#### Stated task:
Repeat the listing below word for word, leaving out the pictures.

*** Information shown

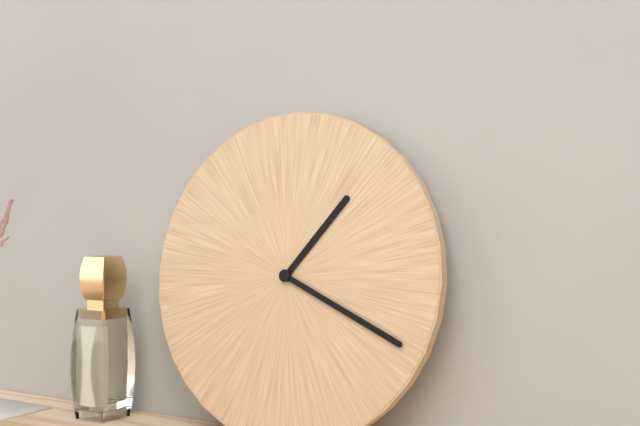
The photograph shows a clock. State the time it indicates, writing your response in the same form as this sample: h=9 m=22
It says h=1 m=19
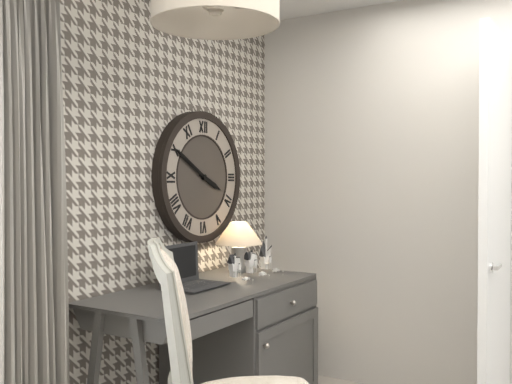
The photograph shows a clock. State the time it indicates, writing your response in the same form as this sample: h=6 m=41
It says h=3 m=50
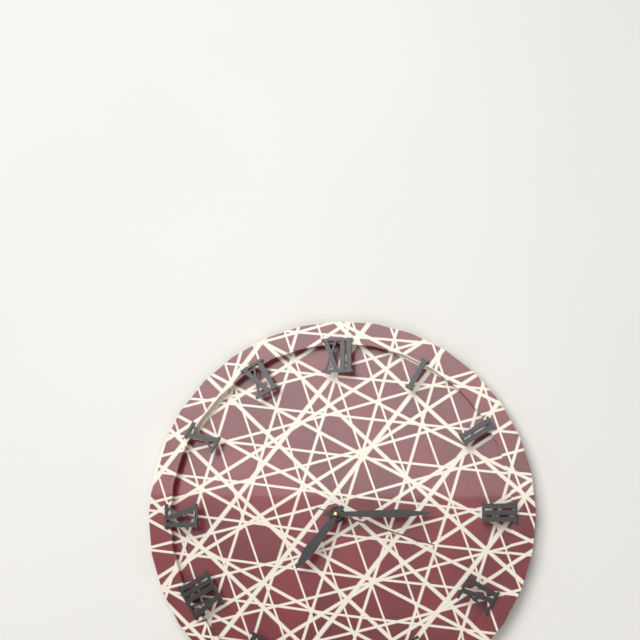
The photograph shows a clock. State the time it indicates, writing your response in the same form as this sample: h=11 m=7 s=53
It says h=7 m=15 s=18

******

#### Written answer:
The photograph shows a clock. State the time it indicates, writing your response in the same form as this sample: h=9 m=22
It says h=1 m=19
The photograph shows a clock. State the time it indicates, writing your response in the same form as this sample: h=6 m=41
It says h=3 m=50
The photograph shows a clock. State the time it indicates, writing your response in the same form as this sample: h=11 m=7 s=53
It says h=7 m=15 s=18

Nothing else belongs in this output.